WASHINGTON - U.S. President Barack Obama's re-election campaign has opened an assault on challenger Mitt Romney's foreign policy, with Vice-President Joe Biden saying the presumptive Republican nominee's foreign policy vision is stuck in the Cold War era.
With Romney all but certain to challenge Obama in November, the president's campaign machine released a video Thursday that draws sharp contrasts between the candidates' views of U.S. relations abroad.
The video served as a preview to a speech Biden delivered in New York that paints the foreign policy outlined by Romney as shallow, ill-informed and dangerous. Biden said Obama will gladly stack accomplishments such as killing terror mastermind Osama bin Laden against Romney's rhetoric.
Romney advisers held a conference call before Biden spoke, with John Lehman, Navy secretary during the Reagan administration, accusing Obama of "a gross abdication of leadership" that could have practical and political consequences.
Until now, neither Romney nor Obama had made foreign policy a major issue in the campaign.
The Obama campaign also announced the president's first official re-election rallies next week, back-to-back appearances May 5 at Ohio State University and Virginia Commonwealth University. He will be joined by his wife, the popular Michelle Obama.
The campaign revved up two days after Romney's sweep of five Republican presidential primaries that virtually assured he would be the party's nominee. Those victories forced Newt Gingrich, former speaker of the House of Representatives, to finally acknowledge his campaign was no longer viable. Romney's most significant opponent, former Pennsylvania Sen. Rick Santorum, left the contest two weeks ago. Only Texas Rep. Ron Paul, a libertarian with a small but loyal following, is maintaining a token campaign.
Obama plans to use his return to campaigning to draw a contrast between his economic approach and what the campaign says is the Republican Party's desire to return to the policies that crashed the economy.
The economy is by far the biggest issue in this election.
News of Obama's first campaign rallies followed word from the Republican National Committee that it had filed a formal complaint with the Government Accountability Office requesting an investigation into whether Obama was using taxpayer money to fund travel that benefited his re-election campaign.
Party Chairman Reince Priebus said in a statement that Obama's campaign "has been cheating the American taxpayer by using taxpayer dollars to fund their general election efforts." That is a perennial complaint of opposition candidates when running against a sitting president.
Obama has spent the past two days courting young voters who were solidly behind him in the 2008 election.
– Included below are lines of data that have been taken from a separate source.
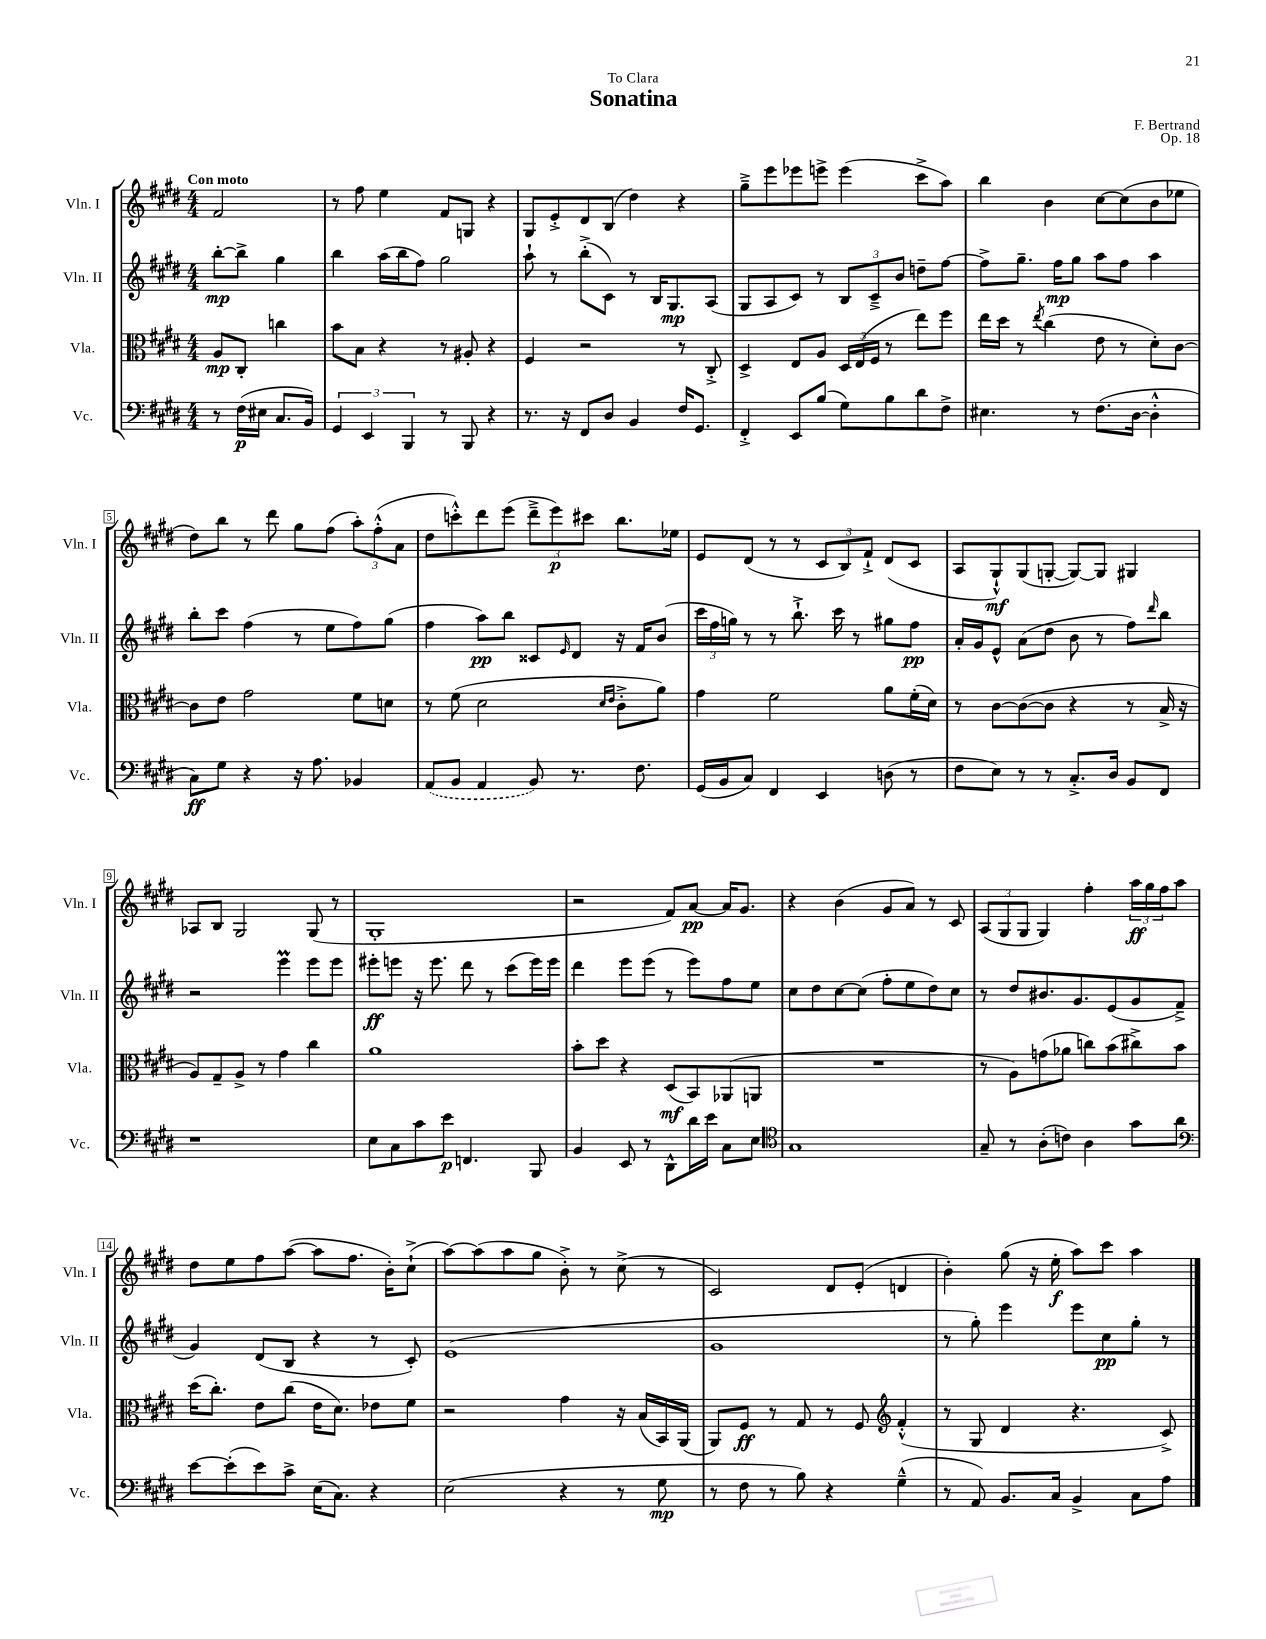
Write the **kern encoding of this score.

**kern	**kern	**kern	**kern
*staff4	*staff3	*staff2	*staff1
*clefF4	*clefC3	*clefG2	*clefG2
*k[f#c#g#d#]	*k[f#c#g#d#]	*k[f#c#g#d#]	*k[f#c#g#d#]
*M4/4	*M4/4	*M4/4	*M4/4
8r	8A	[8bb'	2f#
(16F#	8C#'	8bb^]	.
16E#	.	.	.
8.C#	4cc	4gg#	.
16BB)	.	.	.
=	=	=	=
6GG#	8b	4bb	8r
.	8B	.	8ff#
6EE	.	.	.
.	4r	(16aa	4ee
.	.	16bb	.
6BBB	.	.	.
.	.	8ff#)	.
8r	8r	2gg#	8f#
8BBB	8A#'	.	8G
4r	4r	.	4r
=	=	=	=
8.r	4F#	8aa`	8G#
.	.	8r	8e'^
16r	.	.	.
8FF#	2r	(8bb'^	8d#
8D#	.	8c#)	(8B
4BB	.	8r	4dd#)
.	.	16B	.
.	.	8.G#	.
16F#	8r	.	4r
8.GG#	.	.	.
.	8C#'^	(8A	.
=	=	=	=
4FF#'^	4D#^	8G#	8gg#~^
.	.	8A	8eee
8EE	8E	8c#)	8eee-
(8B	8A	8r	8eee^
8G#)	24D#	12B	(4eee
.	(24E	.	.
.	24F#	12c#~^	.
8B	8r	.	.
.	.	12b	.
8d#	8ee)	8dd~	8ccc#^
8F#^	8ff#	[8ff#	8aa)
=	=	=	=
4.E#	16ee	8ff#^]	4bb
.	16dd#	.	.
.	8r	8.gg#~	.
.	8qee	.	.
.	(4cc#	.	4b
.	.	16ff#	.
8r	.	8gg#	.
(8.F#	8e	8aa	[8cc#
.	8r	8ff#	(8cc#]
[16D#	.	.	.
4D#'^^]	8d#')	4aa	8b
.	[8c#	.	8ee-
=	=	=	=
8C#)	8c#]	8bb'	8dd#)
8G#	8e	8ccc#	8bb
4r	2g#	(4ff#	8r
.	.	.	8ddd#
16r	.	8r	8gg#
8.A	.	.	.
.	.	8ee	(8ff#
4BB-	8f#	8ff#)	12aa')
.	.	.	(12ff#'^^
.	8d	(8gg#	.
.	.	.	12a
=	=	=	=
(8AA	8r	4ff#	8dd#
8BB	(8f#	.	8ccc'^^)
4AA	2d#	8aa)	8ddd#
.	.	8bb	(8eee
8BB)	.	8c##	12ddd#~^
.	.	.	12eee)
.	.	16qqe	.
8.r	.	8d#	.
.	.	.	12ccc#
.	16qqd#	.	.
.	16qqe	.	.
.	8c#'^	16r	8.bb
8.F#	.	16f#	.
.	8a)	(8b	.
.	.	.	16ee-
=	=	=	=
(16GG#	4g#	24ccc#	8e
.	.	24ff#	.
16BB	.	.	.
.	.	24gg)	.
8C#)	.	8r	(8d#
4FF#	2f#	8r	8r
.	.	8.bb`^	8r
4EE	.	.	12c#
.	.	16ccc#	.
.	.	.	12B)
.	.	8r	.
.	.	.	12f#`^
(8D	8a	8gg#	(8d#
8r	(16f#'	8ff#	8c#
.	16d#)	.	.
=	=	=	=
8F#	8r	16a'	8A
.	.	16g#	.
8E)	[8c#	8e^^	8G#`^^)
8r	(8c#_	(8a	(8G#
8r	8c#]	8dd#	[8G'
8.C#'^	4r	8b	8G_)
.	.	8r	8G]
16D#	.	.	.
8BB	8r	8ff#)	4G#
.	.	16qqddd#	.
8FF#	16B^	8bb	.
.	16r	.	.
=	=	=	=
1r	8A)	2r	8A-
.	8G#~	.	8B
.	8A^	.	2G#
.	8r	.	.
.	4g#	4eee	.
.	4cc#	8eee	(8G#
.	.	8eee	8r
=	=	=	=
8E	1a	8eee#'	1G#'
8C#	.	8eee	.
8c#	.	16r	.
.	.	8.eee	.
8e	.	.	.
4.FF	.	8ddd#	.
.	.	8r	.
.	.	(8ccc#	.
8BBB	.	16eee)	.
.	.	16eee	.
=	=	=	=
4BB	8b'	4ddd#	2r
.	8dd#	.	.
8EE	4r	8eee	.
8r	.	(8eee	.
8DD#^^	(8D#	8r	8f#)
16d#	8BB)	8eee)	[8a
16e	.	.	.
8C#	(8AA-	8ff#	16a]
.	.	.	8.g#
8E	8AA	8ee	.
=	=	=	=
*clefC4	*	*	*
1G#	1r	8cc#	4r
.	.	8dd#	.
.	.	[8cc#	(4b
.	.	(8cc#]	.
.	.	8ff#'	8g#
.	.	8ee	8a)
.	.	8dd#)	8r
.	.	8cc#	8c#
=	=	=	=
8G#~	8r	8r	(12A
.	.	.	12G#
8r	8A)	8dd#	.
.	.	.	12G#
(8A'	(8g	8.b#	4G#)
8c)	8a-	.	.
.	.	8.g#	.
4A	8cc)	.	4ff#'
.	(8b	(8e	.
8g#	8cc#^)	8g#	24aa
.	.	.	24gg#
.	.	.	24ff#
8a	8b	8f#~^	8aa
=	=	=	=
*clefF4	*	*	*
[8e	(16dd#	4g#)	8dd#
.	8.cc#')	.	.
(8e']	.	.	8ee
8e)	8e	(8d#	8ff#
8c#^	(8cc#	8B	([8aa
(16E	16e	4r	8aa]
8.C#)	8.d#)	.	.
.	.	.	8.ff#
4r	8e-	8r	.
.	.	.	16b')
.	8f#	8c#')	(8cc#`^
=	=	=	=
(2E	2r	(1e	[8aa)
.	.	.	(8aa]
.	.	.	8aa
.	.	.	8gg#
4r	4g#	.	8b'^)
.	.	.	8r
8r	16r	.	(8cc#^
.	(16B	.	.
8G#	16BB)	.	8r
.	(16AA	.	.
=	=	=	=
8r	8AA)	1g#	2c#)
8F#	8F#	.	.
8r	8r	.	.
8B)	8G#	.	.
4r	8r	.	8d#
.	8F#	.	(8e'
*	*clefG2	*	*
(4G#~^^	(4f#'^^	.	4d
=	=	=	=
8r	8r	8r	4b')
8AA)	8G#	8gg#')	.
8.BB	4d#	4eee	(8gg#
.	.	.	16r
16C#	.	.	16ee'
4BB^	4.r	8eee	8aa)
.	.	8cc#	8ccc#
8C#	.	8gg#'	4aa
8A	8c#^)	8r	.
==	==	==	==
*-	*-	*-	*-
In 2008, he had a 34-point advantage over Republican challenger John McCain among voters under age 30. New polling suggests the president may face a harder sales job with younger voters this time.
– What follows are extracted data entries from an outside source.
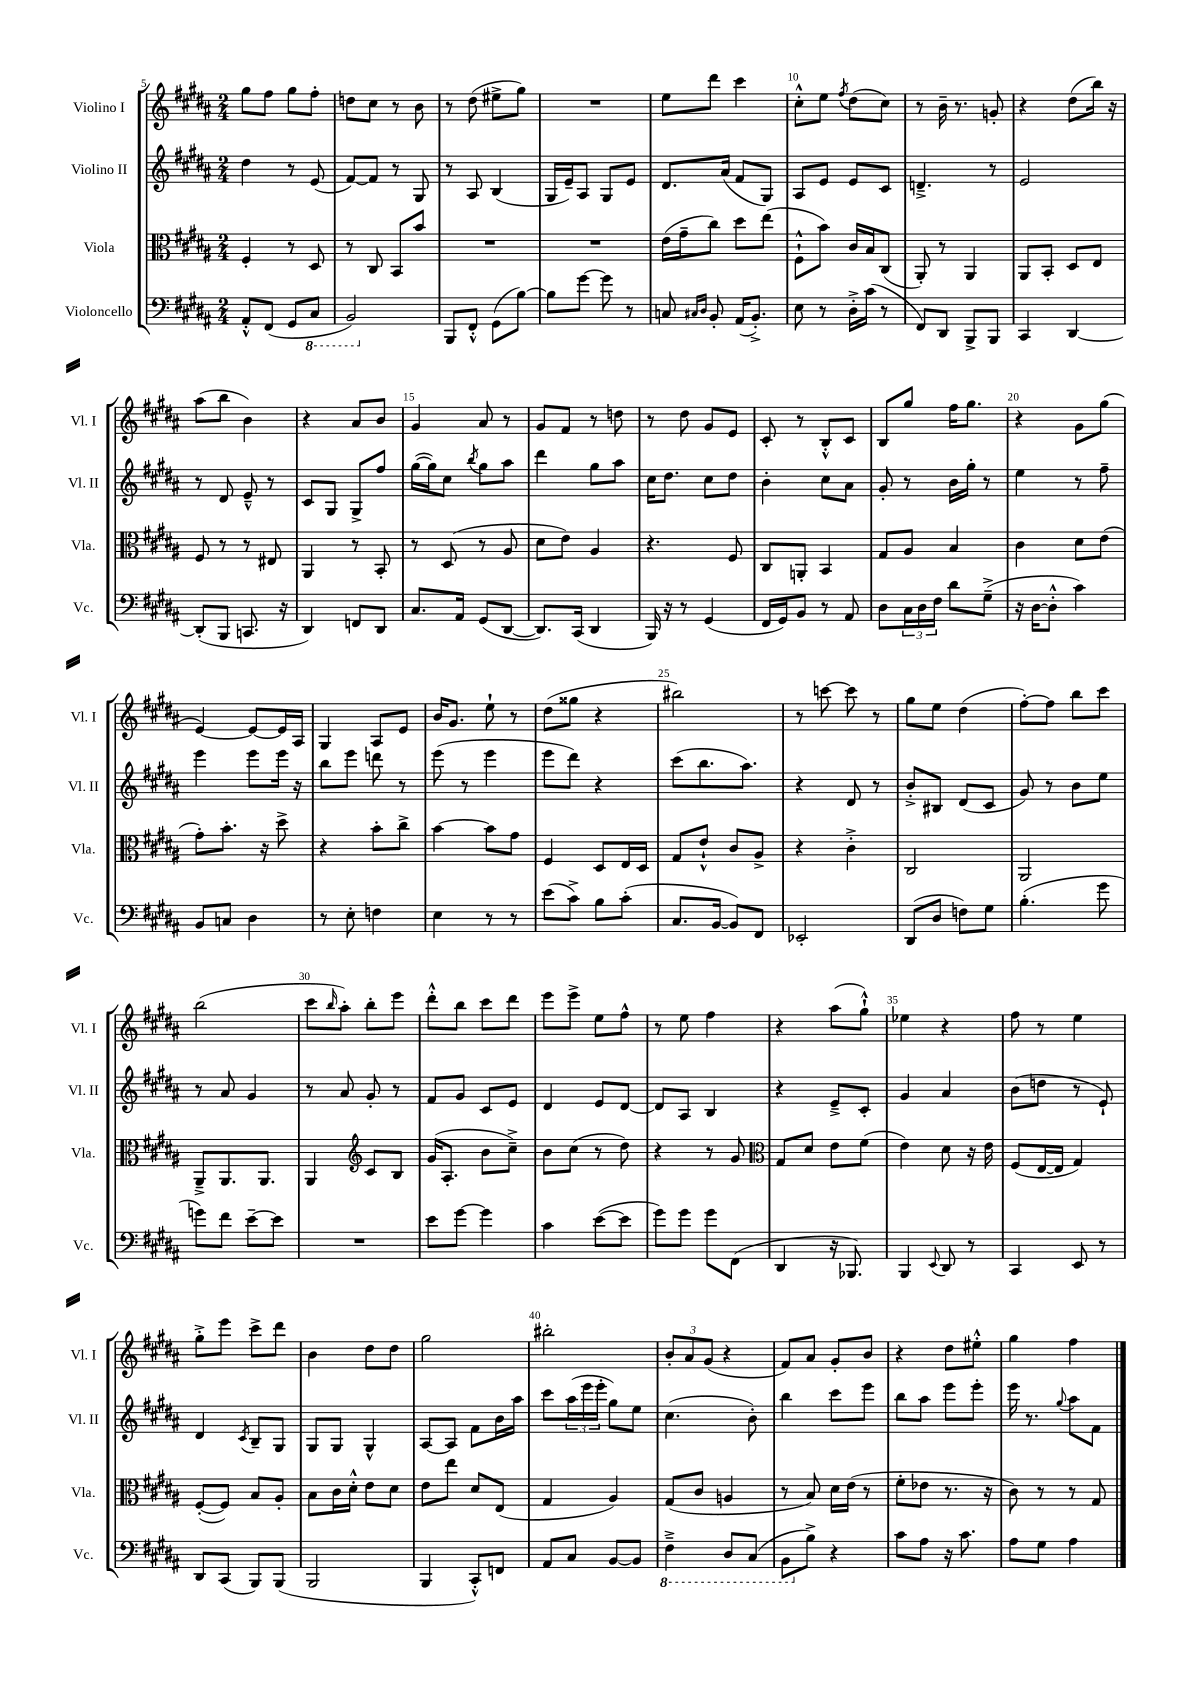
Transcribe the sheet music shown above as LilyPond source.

<<
\new StaffGroup <<
\new Staff = "s0" \with { instrumentName = "Violino I" shortInstrumentName = "Vl. I" } {
    \clef treble \key b \major \numericTimeSignature \time 2/4
    gis''8 fis''8 gis''8 fis''8-. |
    d''8 cis''8 r8 b'8 |
    r8 dis''8( eis''8-> gis''8) |
    R2 |
    e''8 dis'''8 cis'''4 |
    cis''8-.-^ e''8 \acciaccatura { fis''8 } dis''8( cis''8) |
    r8 b'16-- r8. g'8-. |
    r4 dis''8( b''16) r16 |
    ais''8( b''8 b'4) |
    r4 ais'8 b'8 |
    gis'4 ais'8 r8 |
    gis'8 fis'8 r8 d''8 |
    r8 dis''8 gis'8 e'8 |
    cis'8-. r8 b8-.-^ cis'8 |
    b8 gis''8 fis''16 gis''8. |
    r4 gis'8 gis''8( |
    e'4~) e'8~ e'16 ais16 |
    gis4 ais8 e'8 |
    b'16 gis'8. e''8-! r8 |
    dis''8( gisis''8 r4 |
    bis''2) |
    r8 c'''8~ c'''8 r8 |
    gis''8 e''8 dis''4( |
    fis''8~-.) fis''8 b''8 cis'''8 |
    b''2( |
    cis'''8 \grace { b''16 } ais''8-.) b''8-. e'''8 |
    dis'''8-.-^ b''8 cis'''8 dis'''8 |
    e'''8 e'''8-> e''8 fis''8-^ |
    r8 e''8 fis''4 |
    r4 ais''8( gis''8-!-^) |
    ees''4 r4 |
    fis''8 r8 e''4 |
    gis''8-.-> e'''8 cis'''8-> dis'''8 |
    b'4 dis''8 dis''8 |
    gis''2 |
    bis''2-. |
    \tuplet 3/2 { b'8-. ais'8 gis'8( } r4 |
    fis'8) ais'8 gis'8-. b'8 |
    r4 dis''8 eis''8-.-^ |
    gis''4 fis''4 \bar "|." |
}
\new Staff = "s1" \with { instrumentName = "Violino II" shortInstrumentName = "Vl. II" } {
    \clef treble \key b \major \numericTimeSignature \time 2/4
    dis''4 r8 e'8( |
    fis'8~) fis'8 r8 gis8 |
    r8 ais8 b4( |
    gis16 e'16--) ais8 gis8 e'8 |
    dis'8. ais'16( fis'8 gis8) |
    ais8 e'8 e'8 cis'8 |
    d'4.---> r8 |
    e'2 |
    r8 dis'8 e'8---^ r8 |
    cis'8 gis8 gis8-> fis''8 |
    gis''16~( gis''16) cis''8 \acciaccatura { b''8 } gis''8 ais''8 |
    dis'''4 gis''8 ais''8 |
    cis''16 dis''8. cis''8 dis''8 |
    b'4-. cis''8 ais'8 |
    gis'8-. r8 b'16 gis''16-. r8 |
    e''4 r8 fis''8-- |
    e'''4 e'''8 e'''16 r16 |
    b''8 e'''8 d'''8 r8 |
    e'''8( r8 e'''4 |
    e'''8 dis'''8) r4 |
    cis'''8( b''8. ais''8.) |
    r4 dis'8 r8 |
    b'8-.-> bis8 dis'8( cis'8 |
    gis'8) r8 b'8 e''8 |
    r8 ais'8 gis'4 |
    r8 ais'8 gis'8-. r8 |
    fis'8 gis'8 cis'8 e'8 |
    dis'4 e'8 dis'8~ |
    dis'8 ais8 b4 |
    r4 e'8---> cis'8-. |
    gis'4 ais'4 |
    b'8( d''8 r8 e'8-!) |
    dis'4 \acciaccatura { cis'8 } b8-- gis8 |
    gis8 gis8 gis4-^ |
    ais8~ ais8 fis'8 b'16 ais''16 |
    cis'''8 \tuplet 3/2 { ais''16( e'''16 e'''16-. } gis''8) e''8 |
    cis''4.( b'8-.) |
    b''4 cis'''8 e'''8 |
    b''8 ais''8 e'''8 e'''8-. |
    e'''16 r8. \appoggiatura { gis''8 } ais''8 fis'8 \bar "|." |
}
\new Staff = "s2" \with { instrumentName = "Viola" shortInstrumentName = "Vla." } {
    \clef alto \key b \major \numericTimeSignature \time 2/4
    fis4-. r8 dis8 |
    r8 cis8 b,8 b'8 |
    R2 |
    R2 |
    e'16( gis'16-- cis''8) dis''8 e''8( |
    fis8-!-^ b'8) cis'16 b16 cis8( |
    ais,8-.) r8 ais,4 |
    ais,8 b,8-. dis8 e8 |
    fis8 r8 r8 eis8 |
    ais,4 r8 b,8-. |
    r8 dis8( r8 ais8 |
    dis'8 e'8) ais4 |
    r4. fis8 |
    cis8 a,8-. b,4 |
    gis8 ais8 b4 |
    cis'4 dis'8 e'8( |
    gis'8-.) b'8.-. r16 dis''8-> |
    r4 b'8-. cis''8-> |
    b'4~ b'8 gis'8 |
    fis4 dis8 e16 dis16 |
    gis8 e'8-!-^ cis'8 ais8-> |
    r4 cis'4-.-> |
    cis2 |
    ais,2 |
    ais,8---> ais,8. ais,8. |
    ais,4 \clef treble cis'8 b8 |
    gis'16( ais8.-. b'8 cis''8--->) |
    b'8 cis''8( r8 dis''8) |
    r4 r8 gis'8 |
    \clef alto gis8 dis'8 e'8 fis'8( |
    e'4) dis'8 r16 e'16 |
    fis8( e16~ e16 gis4) |
    fis8~-.( fis8) b8 ais8-. |
    b8 cis'16 dis'16-.-^ e'8 dis'8 |
    e'8 e''8 dis'8 e8( |
    gis4 ais4) |
    gis8( cis'8 a4 |
    r8 b8) dis'16 e'16( r8 |
    fis'8-. ees'8 r8. r16 |
    cis'8) r8 r8 gis8 \bar "|." |
}
\new Staff = "s3" \with { instrumentName = "Violoncello" shortInstrumentName = "Vc." } {
    \clef bass \key b \major \numericTimeSignature \time 2/4
    ais,8-.-^ fis,8( gis,8 \ottava #-1 cis,8 |
    b,,2) \ottava #0 |
    b,,8 fis,8-.-^ gis,8( b8~) |
    b8 gis'8~ gis'8 r8 |
    c8 \grace { cis16 dis16 } b,8-. ais,16( b,8.-.->) |
    e8 r8 dis16-.-> cis'16( r8 |
    fis,8) dis,8 b,,8-> b,,8 |
    cis,4 dis,4~ |
    dis,8-.( b,,8 c,8. r16 |
    dis,4) f,8 dis,8 |
    cis8. ais,16 gis,8( dis,8~ |
    dis,8.) cis,16( dis,4 |
    b,,16) r16 r8 gis,4( |
    fis,16 gis,16) b,8 r8 ais,8 |
    dis8 \tuplet 3/2 { cis16 dis16 fis16 } dis'8 gis8--->( |
    r16 dis16~ dis8-.-^ cis'4) |
    b,8 c8 dis4 |
    r8 e8-. f4 |
    e4 r8 r8 |
    e'8( cis'8->) b8 cis'8-.( |
    cis8. b,16~ b,8) fis,8 |
    ees,2-. |
    dis,8( dis8 f8) gis8 |
    b4.-.( gis'8 |
    g'8) fis'8 e'8~-- e'8 |
    R2 |
    e'8 gis'8~ gis'4 |
    cis'4 e'8~( e'8 |
    gis'8) gis'8 gis'8 fis,8( |
    dis,4 r16 bes,,8.) |
    b,,4 \appoggiatura { e,8 } dis,8 r8 |
    cis,4 e,8 r8 |
    dis,8 cis,8( b,,8) b,,8( |
    b,,2 |
    b,,4 cis,8-.-^) f,8 |
    ais,8 cis8 b,8~ b,8 |
    \ottava #-1 fis,4---> dis,8 cis,8( |
    b,,8 \ottava #0 b8->) r4 |
    cis'8 ais8 r16 cis'8. |
    ais8 gis8 ais4 \bar "|." |
}
>>
>>
\layout { \context { \Score currentBarNumber = #5 \override BarNumber.break-visibility = ##(#f #t #t) barNumberVisibility = #(every-nth-bar-number-visible 5) } }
Romney, meanwhile, moved aggressively to raise money for the battle against Obama and draw the support of conservatives within the Republican Party who continue to be skeptical of his positions.
Romney was attending fundraisers Thursday to prepare for what may be the most expensive presidential contest in the history of U.S. politics. He will have attended six closed-door fundraisers at the close Thursday of a two-day swing through New York and New Jersey.